Page-level text extractions:
__________

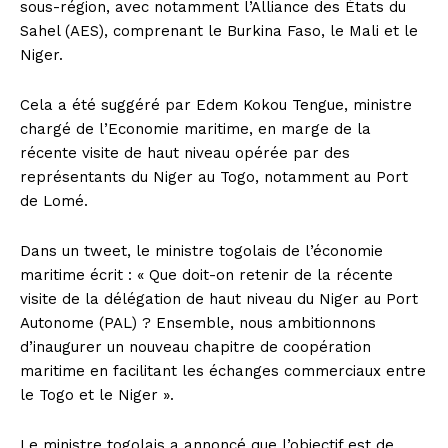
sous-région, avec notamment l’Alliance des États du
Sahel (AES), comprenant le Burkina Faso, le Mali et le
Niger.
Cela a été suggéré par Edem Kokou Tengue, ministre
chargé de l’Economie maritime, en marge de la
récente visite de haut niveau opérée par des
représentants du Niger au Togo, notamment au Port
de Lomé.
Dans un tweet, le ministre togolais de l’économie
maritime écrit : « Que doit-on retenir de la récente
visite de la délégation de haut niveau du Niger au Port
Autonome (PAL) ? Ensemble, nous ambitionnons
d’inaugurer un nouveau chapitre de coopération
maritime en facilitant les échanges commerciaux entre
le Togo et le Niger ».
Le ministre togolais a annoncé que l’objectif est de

__________

→ About this exercise: Run a filter over the data above and keep each line that contains the word "visite".

→ Response:
récente visite de haut niveau opérée par des
visite de la délégation de haut niveau du Niger au Port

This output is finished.